Markus Berger

Markus Berger is an artist, designer, writer and researcher, but foremost a teacher. He is a registered architect (SBA) in the Netherlands and the founder and director of The Repair Atelier, a collaborative space to rethink and reuse discarded and broken objects and in the process, also “repair” the communities that form around them.
Berger holds a Diplomingenieur für Architektur from the Technische Universität Wien in Austria and has, since he graduated, worked, taught and lived in many parts of the world, which shaped his sensibility for ethics, aesthetics and values. His work, research, writing and teaching critiques conventional architectural thinking and practices and explores how art and design interventions can activate change in the built environment. Berger co-founded and co-edited Int|AR: The Journal on Interventions and Adaptive Reuse, which addresses such issues as preservation, conservation, alteration and interventions. His latest co-edited books are Intervention and Adaptive Reuse: A Decade of Responsible Practice (Birkhauser, 2021) and Repair: Sustainable Design Futures (Routledge, 2023).
Berger’s other published essays include Consumption: Use, Waste, Aesthetics and Repair in the US, which appeared in Upgrade: Making Things Better, edited by Silke Langenberg, ETH Zurich (Hanje Catz Verlag, 2023); and Death of the Architect: Appropriation and Interior Architecture (Routledge, 2018).
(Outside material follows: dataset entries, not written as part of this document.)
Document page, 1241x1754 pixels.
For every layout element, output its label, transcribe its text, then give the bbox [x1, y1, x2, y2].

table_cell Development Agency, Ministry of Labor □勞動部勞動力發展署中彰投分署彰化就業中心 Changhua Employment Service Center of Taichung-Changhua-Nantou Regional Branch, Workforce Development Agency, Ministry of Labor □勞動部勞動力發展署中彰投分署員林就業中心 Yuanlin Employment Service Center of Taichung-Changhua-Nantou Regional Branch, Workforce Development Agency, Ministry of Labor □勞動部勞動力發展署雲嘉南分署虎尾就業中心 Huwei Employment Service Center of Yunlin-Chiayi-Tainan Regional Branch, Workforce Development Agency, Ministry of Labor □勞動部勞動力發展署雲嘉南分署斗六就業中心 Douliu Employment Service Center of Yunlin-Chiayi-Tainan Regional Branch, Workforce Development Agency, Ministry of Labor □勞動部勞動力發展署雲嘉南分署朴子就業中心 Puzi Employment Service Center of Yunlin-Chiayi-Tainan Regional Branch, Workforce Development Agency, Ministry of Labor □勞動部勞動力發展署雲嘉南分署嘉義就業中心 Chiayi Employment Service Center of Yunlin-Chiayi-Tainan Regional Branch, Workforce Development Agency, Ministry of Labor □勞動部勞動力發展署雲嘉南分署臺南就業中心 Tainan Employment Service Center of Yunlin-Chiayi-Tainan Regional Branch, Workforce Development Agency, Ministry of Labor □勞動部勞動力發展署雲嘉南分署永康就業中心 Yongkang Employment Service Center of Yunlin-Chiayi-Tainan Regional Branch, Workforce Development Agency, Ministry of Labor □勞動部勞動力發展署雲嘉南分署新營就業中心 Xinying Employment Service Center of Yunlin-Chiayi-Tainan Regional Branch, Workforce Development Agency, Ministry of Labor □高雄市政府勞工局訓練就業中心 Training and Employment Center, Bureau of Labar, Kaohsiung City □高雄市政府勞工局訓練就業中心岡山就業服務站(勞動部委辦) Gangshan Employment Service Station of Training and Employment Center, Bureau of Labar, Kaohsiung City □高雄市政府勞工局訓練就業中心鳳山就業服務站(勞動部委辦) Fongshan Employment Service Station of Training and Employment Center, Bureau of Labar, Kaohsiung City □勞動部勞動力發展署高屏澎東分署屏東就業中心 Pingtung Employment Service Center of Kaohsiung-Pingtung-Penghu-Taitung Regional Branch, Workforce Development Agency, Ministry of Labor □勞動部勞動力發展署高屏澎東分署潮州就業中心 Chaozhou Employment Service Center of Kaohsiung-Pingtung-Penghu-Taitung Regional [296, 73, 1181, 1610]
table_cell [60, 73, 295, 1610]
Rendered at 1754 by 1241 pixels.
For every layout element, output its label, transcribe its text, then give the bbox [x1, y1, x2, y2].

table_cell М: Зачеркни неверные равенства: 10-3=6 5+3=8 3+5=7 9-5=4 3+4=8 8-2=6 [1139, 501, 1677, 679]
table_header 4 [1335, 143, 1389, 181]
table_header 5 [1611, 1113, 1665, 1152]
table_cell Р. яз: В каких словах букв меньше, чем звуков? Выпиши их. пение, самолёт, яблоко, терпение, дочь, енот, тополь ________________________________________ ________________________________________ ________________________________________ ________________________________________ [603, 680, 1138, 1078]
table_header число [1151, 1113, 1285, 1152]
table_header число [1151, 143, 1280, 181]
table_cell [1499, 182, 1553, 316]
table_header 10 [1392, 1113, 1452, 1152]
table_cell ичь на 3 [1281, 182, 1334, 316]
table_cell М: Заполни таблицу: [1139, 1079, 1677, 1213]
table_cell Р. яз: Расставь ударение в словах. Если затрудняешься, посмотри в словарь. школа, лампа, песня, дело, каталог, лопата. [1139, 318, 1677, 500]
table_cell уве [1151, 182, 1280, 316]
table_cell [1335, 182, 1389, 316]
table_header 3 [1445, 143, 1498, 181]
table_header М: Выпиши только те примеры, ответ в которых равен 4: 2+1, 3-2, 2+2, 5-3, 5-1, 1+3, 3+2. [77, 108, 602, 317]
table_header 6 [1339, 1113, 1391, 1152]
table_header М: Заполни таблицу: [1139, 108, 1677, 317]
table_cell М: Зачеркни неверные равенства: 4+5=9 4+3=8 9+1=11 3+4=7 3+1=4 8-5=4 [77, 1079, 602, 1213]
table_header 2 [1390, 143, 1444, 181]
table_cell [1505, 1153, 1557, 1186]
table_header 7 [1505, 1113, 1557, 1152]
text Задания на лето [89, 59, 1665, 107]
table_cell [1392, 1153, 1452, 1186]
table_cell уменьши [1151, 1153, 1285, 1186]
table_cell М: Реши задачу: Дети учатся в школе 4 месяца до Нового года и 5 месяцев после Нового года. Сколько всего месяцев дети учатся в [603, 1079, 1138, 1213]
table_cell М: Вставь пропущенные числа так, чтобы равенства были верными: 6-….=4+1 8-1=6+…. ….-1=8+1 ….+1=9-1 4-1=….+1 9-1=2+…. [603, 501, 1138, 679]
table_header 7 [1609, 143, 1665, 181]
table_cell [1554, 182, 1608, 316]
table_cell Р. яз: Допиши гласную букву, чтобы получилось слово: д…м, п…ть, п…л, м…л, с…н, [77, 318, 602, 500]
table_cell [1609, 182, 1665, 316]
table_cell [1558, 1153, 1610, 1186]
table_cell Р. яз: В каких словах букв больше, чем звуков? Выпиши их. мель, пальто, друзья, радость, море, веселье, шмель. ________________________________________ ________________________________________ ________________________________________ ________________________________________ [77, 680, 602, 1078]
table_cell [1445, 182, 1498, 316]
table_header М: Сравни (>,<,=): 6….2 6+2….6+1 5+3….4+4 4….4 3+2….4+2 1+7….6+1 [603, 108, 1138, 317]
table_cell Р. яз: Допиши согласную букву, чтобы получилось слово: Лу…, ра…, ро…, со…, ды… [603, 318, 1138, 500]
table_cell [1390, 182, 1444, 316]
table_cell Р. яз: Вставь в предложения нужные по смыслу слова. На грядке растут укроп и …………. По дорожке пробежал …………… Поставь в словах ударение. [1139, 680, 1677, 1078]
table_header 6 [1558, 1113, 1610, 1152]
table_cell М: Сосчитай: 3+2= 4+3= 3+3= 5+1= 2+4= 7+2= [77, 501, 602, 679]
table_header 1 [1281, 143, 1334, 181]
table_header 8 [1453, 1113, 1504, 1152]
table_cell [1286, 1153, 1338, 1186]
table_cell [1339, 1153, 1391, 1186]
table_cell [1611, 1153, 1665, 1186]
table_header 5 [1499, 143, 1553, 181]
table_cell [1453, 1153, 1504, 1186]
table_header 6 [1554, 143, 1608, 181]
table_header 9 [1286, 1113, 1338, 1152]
Forthcoming essays include Repair: Sustainable Design Futures; Repairing Design: Damage, Care and Fragility; Imagination as an Act: Extended Realities in Interior Urbanism; An Interior Approach to Education and Adaptive Reuse; and Theorizing Interior Design: Identity, Practice, Education.
Berger serves on the editorial boards of the journals INTERIORITY (Indonesia) and SISU-LINE (Estonia).
Academic areas of interest
Forms of modification, transformation, intervention, reuse and repair are central to Berger’s research and work as an artist, architect, designer, editor and writer. Taking over something already existing (an ordinary object or another work of architecture or art) to make a new work initiates a whole set of radical potentialities. Repair and reuse unsettles ideas of single authorship, originality and authenticity established by traditional art history, and putting the “old” and the “new” together in inventive configurations sets into motion the many possibilities of recontextualization. Berger’s current work through the Repair Atelier engages discarded spaces, buildings, objects and materials by deconstructing and reinterpreting them to find new meaning, form and expression, rather than seeing them as unwanted or broken. The initial forms, uses and stories of these objects, as well as what was lost from them when they were discarded, are a central part of this critical inquiry. The process of reconstruction or remaking responds to these stories and inquiries and imbues each of them with an identity that is both its own as well as one shaped by the new and vital relationship.